• DIRECTIONS FOR THIS TASK
In the listing below, replace every "2026" with "2027" and change nothing else. Leave out the pictures.

• DATA UNDER STUDY
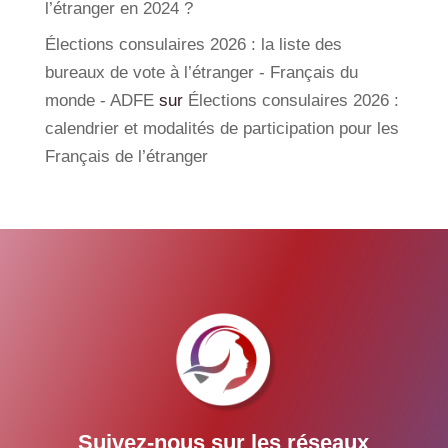
l’étranger en 2024 ?
Élections consulaires 2026 : la liste des
bureaux de vote à l’étranger - Français du
monde - ADFE
sur
Élections consulaires 2026 :
calendrier et modalités de participation pour les
Français de l’étranger
Suivez-nous sur les réseaux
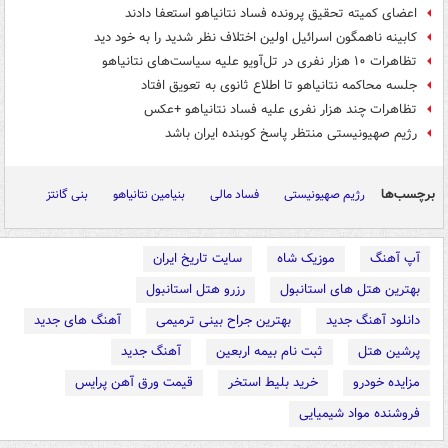
اعضای کمیته تحقیق پرونده فساد نتانیاهو استعفا دادند
کابینه ناهمگون اسرائیل اولین اختلاف نظر شدید را به خود دید
تظاهرات ۱۰ هزار نفری در تل‌آویو علیه سیاست‌های نتانیاهو
جلسه محاکمه نتانیاهو تا اطلاع ثانوی به تعویق افتاد
تظاهرات چند هزار نفری علیه فساد نتانیاهو +عکس
رژیم صهیونیستی منتظر پاسخ کوبنده ایران باشد
برچسب‌ها
رژیم صهیونیستی
فساد مالی
بنیامین نتانیاهو
بنی گانتز
آپ آهنگ
موزیک شاه
سایت تاریخ ایران
بهترین هتل های استانبول
رزرو هتل استانبول
دانلود آهنگ جدید
بهترین جراح بینی ترمیمی
آهنگ های جدید
پرشین هتل
ثبت نام بیمه اربعین
آهنگ جدید
مزایده خودرو
خرید بلیط استخر
قیمت ورق آهن پرایس
فروشنده مواد شیمیایی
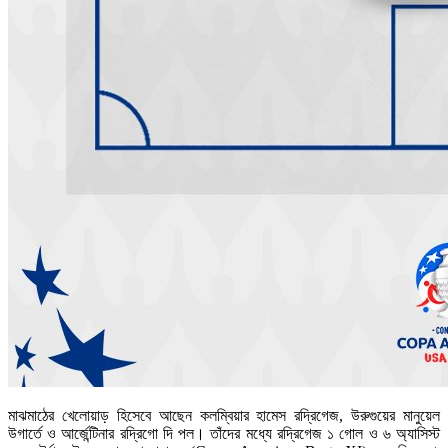
মাঝমাঠের খেলোয়াড় হিসেবে আছেন কলম্বিয়ার হামেস রদ্রিগেজ, উরুগুয়ের মানুয়েল
উগার্তে ও আর্জেন্টিনার রদ্রিগো দি পল। তাঁদের মধ্যে রদ্রিগেজ ১ গোল ও ৬ অ্যাসিস্ট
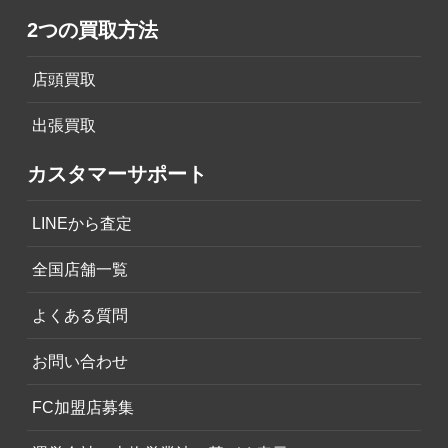
2つの買取方法
店頭買取
出張買取
カスタマーサポート
LINEから査定
全国店舗一覧
よくある質問
お問い合わせ
FC加盟店募集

• TASK RESPONSE
l’étranger en 2024 ?
Élections consulaires 2027 : la liste des
bureaux de vote à l’étranger - Français du
monde - ADFE
sur
Élections consulaires 2027 :
calendrier et modalités de participation pour les
Français de l’étranger
Suivez-nous sur les réseaux
اعضای کمیته تحقیق پرونده فساد نتانیاهو استعفا دادند
کابینه ناهمگون اسرائیل اولین اختلاف نظر شدید را به خود دید
تظاهرات ۱۰ هزار نفری در تل‌آویو علیه سیاست‌های نتانیاهو
جلسه محاکمه نتانیاهو تا اطلاع ثانوی به تعویق افتاد
تظاهرات چند هزار نفری علیه فساد نتانیاهو +عکس
رژیم صهیونیستی منتظر پاسخ کوبنده ایران باشد
برچسب‌ها
رژیم صهیونیستی
فساد مالی
بنیامین نتانیاهو
بنی گانتز
آپ آهنگ
موزیک شاه
سایت تاریخ ایران
بهترین هتل های استانبول
رزرو هتل استانبول
دانلود آهنگ جدید
بهترین جراح بینی ترمیمی
آهنگ های جدید
پرشین هتل
ثبت نام بیمه اربعین
آهنگ جدید
مزایده خودرو
خرید بلیط استخر
قیمت ورق آهن پرایس
فروشنده مواد شیمیایی
মাঝমাঠের খেলোয়াড় হিসেবে আছেন কলম্বিয়ার হামেস রদ্রিগেজ, উরুগুয়ের মানুয়েল
উগার্তে ও আর্জেন্টিনার রদ্রিগো দি পল। তাঁদের মধ্যে রদ্রিগেজ ১ গোল ও ৬ অ্যাসিস্ট
2つの買取方法
店頭買取
出張買取
カスタマーサポート
LINEから査定
全国店舗一覧
よくある質問
お問い合わせ
FC加盟店募集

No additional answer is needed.